MEER

Als Kind klangen für mich „Meer“ und „mehr“ gleich. Das ist für mich immer haften geblieben. Meer ist mehr. Mehr von Wasser, mehr von Weite, mehr als Land.

Im Atlas sieht man die Kontinente, die wie ein Puzzle zusammenpassen zu scheinen, man lernt, wie sie sich bewegt haben, auseinander, zusammen, auf unterirdischen und in diesem Fall auch unterseeischen Lavaströmen.

Und um sie rum die blaue Fläche in verschiedenen Tiefen, verschieden dunkles Blau, das die Legende am Rande der Karte als verschiedene Metertiefen auflöst.

Größtenteils sind es Meere, die die Kontinente voneinander trennen. Oft stellen sie auch Landesgrenzen da. Hier Land, da Wasser, hier Staat, da Hoheitsgebiete, auf denen gefischt werden darf und Erdöl gebohrt werden kann, dahinter internationale Seegewässer. Auf denen fahren Schiffe, die eine Flagge brauchen, wieder zu einem Staat gehören, kleine extraterritoriale Staatsgebilde mit eigenem Seerecht.

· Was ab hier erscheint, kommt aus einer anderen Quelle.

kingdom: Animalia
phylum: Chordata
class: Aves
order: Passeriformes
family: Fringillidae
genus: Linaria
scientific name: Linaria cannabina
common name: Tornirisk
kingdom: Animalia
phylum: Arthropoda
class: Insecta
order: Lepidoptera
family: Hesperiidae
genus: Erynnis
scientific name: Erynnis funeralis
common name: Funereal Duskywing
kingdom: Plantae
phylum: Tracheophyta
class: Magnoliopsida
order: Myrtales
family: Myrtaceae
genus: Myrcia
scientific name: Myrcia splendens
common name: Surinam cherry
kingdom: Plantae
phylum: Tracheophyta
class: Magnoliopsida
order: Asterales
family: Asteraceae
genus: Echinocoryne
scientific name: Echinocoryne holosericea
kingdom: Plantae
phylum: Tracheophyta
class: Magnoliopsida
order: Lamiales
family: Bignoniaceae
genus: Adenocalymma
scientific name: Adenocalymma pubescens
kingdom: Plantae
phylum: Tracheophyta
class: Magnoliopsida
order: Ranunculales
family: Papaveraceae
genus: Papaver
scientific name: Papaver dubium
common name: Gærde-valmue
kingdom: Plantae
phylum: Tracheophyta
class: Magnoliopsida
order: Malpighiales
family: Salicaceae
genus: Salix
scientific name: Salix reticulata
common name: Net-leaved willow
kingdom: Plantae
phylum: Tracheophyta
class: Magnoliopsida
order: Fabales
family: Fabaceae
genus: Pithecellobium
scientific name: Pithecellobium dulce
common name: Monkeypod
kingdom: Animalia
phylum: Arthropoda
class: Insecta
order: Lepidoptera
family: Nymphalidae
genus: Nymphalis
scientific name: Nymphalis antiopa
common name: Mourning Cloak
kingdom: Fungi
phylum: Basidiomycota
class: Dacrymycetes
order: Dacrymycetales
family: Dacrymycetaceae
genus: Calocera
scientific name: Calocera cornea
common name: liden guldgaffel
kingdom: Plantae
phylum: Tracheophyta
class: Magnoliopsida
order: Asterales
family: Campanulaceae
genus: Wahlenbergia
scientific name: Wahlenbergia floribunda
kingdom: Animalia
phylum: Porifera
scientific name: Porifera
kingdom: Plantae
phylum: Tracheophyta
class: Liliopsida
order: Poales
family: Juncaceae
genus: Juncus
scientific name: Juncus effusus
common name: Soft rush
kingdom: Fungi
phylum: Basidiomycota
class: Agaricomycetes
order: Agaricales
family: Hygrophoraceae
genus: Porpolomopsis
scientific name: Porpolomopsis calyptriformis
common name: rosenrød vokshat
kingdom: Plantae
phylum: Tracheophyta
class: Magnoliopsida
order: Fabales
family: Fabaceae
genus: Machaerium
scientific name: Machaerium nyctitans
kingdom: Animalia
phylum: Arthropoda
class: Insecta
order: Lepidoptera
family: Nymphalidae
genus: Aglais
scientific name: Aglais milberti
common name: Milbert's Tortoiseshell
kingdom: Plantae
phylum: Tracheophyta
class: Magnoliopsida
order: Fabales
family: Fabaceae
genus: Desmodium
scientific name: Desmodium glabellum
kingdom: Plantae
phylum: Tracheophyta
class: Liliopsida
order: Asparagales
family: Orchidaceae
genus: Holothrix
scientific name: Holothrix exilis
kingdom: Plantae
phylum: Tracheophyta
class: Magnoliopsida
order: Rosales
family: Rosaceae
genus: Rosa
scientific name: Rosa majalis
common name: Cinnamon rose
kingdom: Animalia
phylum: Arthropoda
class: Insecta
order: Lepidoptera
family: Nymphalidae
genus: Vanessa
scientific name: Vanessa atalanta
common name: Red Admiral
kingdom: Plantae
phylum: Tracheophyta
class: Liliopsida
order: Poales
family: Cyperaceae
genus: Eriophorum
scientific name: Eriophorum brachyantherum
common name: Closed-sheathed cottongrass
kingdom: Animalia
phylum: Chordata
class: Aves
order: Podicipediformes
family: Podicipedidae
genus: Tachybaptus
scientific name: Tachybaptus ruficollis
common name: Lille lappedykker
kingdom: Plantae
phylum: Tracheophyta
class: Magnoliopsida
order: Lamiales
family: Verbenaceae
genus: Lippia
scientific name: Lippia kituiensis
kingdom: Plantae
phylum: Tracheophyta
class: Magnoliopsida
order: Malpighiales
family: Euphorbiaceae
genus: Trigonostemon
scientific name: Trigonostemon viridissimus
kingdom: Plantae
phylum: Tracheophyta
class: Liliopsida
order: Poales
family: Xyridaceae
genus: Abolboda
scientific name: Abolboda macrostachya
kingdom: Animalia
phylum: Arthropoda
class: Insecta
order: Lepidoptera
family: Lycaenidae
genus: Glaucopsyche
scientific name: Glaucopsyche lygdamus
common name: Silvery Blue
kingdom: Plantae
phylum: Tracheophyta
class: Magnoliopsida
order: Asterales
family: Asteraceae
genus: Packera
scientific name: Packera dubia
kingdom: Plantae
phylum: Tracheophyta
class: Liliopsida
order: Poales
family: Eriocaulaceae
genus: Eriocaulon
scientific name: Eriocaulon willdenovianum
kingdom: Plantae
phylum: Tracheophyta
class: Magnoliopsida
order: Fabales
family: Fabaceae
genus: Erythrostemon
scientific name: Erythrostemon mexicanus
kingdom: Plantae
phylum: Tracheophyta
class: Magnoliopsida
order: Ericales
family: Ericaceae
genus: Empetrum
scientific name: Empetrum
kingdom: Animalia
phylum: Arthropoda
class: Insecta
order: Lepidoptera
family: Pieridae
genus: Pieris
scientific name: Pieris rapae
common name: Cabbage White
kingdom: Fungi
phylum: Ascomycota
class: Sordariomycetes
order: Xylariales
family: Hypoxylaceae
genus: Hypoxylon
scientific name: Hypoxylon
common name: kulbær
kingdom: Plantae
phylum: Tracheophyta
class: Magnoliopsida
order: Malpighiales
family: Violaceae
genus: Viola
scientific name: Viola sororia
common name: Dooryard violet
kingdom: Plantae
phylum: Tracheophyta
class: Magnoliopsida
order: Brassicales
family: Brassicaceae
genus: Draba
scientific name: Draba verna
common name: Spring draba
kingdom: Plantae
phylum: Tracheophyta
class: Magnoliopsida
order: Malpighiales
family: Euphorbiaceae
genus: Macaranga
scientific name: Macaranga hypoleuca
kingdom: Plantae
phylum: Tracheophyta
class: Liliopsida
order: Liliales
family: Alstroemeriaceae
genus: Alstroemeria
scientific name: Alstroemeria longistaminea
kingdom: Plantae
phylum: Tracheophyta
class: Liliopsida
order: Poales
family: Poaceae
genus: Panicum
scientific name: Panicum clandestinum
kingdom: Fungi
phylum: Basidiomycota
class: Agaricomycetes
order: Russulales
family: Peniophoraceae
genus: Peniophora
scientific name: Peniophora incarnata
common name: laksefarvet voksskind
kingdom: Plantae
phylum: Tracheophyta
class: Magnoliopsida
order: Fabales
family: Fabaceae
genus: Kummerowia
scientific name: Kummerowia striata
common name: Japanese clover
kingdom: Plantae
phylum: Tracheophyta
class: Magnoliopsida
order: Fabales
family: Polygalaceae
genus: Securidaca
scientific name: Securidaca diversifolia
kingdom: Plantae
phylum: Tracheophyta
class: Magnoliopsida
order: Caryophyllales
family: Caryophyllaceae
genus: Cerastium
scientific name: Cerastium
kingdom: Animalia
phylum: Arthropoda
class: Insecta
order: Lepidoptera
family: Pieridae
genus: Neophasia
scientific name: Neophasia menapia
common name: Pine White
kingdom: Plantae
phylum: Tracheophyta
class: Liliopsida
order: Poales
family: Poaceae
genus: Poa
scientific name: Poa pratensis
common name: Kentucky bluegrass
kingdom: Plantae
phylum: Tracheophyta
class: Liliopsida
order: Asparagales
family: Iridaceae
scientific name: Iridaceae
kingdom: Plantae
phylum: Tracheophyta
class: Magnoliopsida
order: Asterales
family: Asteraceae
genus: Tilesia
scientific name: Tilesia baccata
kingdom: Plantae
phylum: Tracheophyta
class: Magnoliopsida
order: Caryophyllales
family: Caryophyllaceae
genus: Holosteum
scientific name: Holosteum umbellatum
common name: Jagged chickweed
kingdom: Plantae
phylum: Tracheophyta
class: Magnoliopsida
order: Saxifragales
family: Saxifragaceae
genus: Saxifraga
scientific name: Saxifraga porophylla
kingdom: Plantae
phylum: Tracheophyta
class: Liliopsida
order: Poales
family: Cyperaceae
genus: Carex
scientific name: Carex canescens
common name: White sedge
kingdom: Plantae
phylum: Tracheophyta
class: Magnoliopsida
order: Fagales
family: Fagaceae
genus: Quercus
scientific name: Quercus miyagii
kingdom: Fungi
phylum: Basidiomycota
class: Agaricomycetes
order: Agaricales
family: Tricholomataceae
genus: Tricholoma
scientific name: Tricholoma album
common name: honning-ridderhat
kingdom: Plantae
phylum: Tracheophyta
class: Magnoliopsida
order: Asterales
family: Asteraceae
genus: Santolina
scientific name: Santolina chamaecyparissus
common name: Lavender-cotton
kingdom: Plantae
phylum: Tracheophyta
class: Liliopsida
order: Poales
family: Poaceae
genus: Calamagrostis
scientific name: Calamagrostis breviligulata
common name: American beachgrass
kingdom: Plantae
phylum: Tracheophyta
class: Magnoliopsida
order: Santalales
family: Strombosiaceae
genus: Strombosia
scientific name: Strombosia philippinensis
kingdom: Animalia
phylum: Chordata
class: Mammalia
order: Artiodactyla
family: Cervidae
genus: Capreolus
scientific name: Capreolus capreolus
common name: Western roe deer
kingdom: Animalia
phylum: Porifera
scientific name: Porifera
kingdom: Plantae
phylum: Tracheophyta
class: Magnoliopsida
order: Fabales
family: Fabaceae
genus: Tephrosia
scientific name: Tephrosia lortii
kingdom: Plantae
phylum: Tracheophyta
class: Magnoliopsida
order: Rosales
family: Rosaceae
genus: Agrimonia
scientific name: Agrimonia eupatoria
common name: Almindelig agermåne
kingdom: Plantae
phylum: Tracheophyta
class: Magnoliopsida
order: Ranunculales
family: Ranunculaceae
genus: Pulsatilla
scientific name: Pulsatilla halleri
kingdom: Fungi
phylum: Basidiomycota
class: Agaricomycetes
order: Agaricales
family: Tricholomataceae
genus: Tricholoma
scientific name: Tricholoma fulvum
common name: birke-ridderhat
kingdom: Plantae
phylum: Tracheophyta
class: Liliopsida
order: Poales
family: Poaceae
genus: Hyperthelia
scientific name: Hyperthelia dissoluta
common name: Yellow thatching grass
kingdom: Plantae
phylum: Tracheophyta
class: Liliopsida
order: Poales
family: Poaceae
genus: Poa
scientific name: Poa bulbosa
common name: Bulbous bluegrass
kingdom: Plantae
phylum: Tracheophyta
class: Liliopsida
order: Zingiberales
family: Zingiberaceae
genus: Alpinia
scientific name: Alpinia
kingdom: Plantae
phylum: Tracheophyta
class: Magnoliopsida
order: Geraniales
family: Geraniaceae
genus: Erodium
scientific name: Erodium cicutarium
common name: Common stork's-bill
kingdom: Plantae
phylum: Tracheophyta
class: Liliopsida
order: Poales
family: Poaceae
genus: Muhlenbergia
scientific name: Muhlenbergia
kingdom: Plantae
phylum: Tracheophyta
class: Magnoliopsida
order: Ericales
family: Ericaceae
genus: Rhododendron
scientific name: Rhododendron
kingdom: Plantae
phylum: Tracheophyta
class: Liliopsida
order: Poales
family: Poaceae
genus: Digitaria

In einer Zeit, in der Grenzen immer wichtiger werden, in der Landgrenzen besser ausgeleuchtet werden können durch moderne Technik, Kameras, Beleuchtung, Infrarotsuchgeräte, bildet das Meer eine merkwürdig hybride Grenze. Wasser verändert Sandstrukturen, Felsen, schabt an Mauern, bildet Rost, verändert seinen Höhenstand, treibt oder zieht sich zurück. Gischt, Luftfeuchtigkeit, Nebel, Gewitter erschweren die Sicht. Ungleiche Machtverhältnisse führen zu unterschiedlichem Druck auf Menschen in unterschiedlichen Ländern, und zu unterschiedlichen Lebensbedingungen und Möglichkeiten, das eigene Leben zu gestalten bis hin zu essentiellen Menschenrechten wie Unversehrtheit, Nahrung, Wasser.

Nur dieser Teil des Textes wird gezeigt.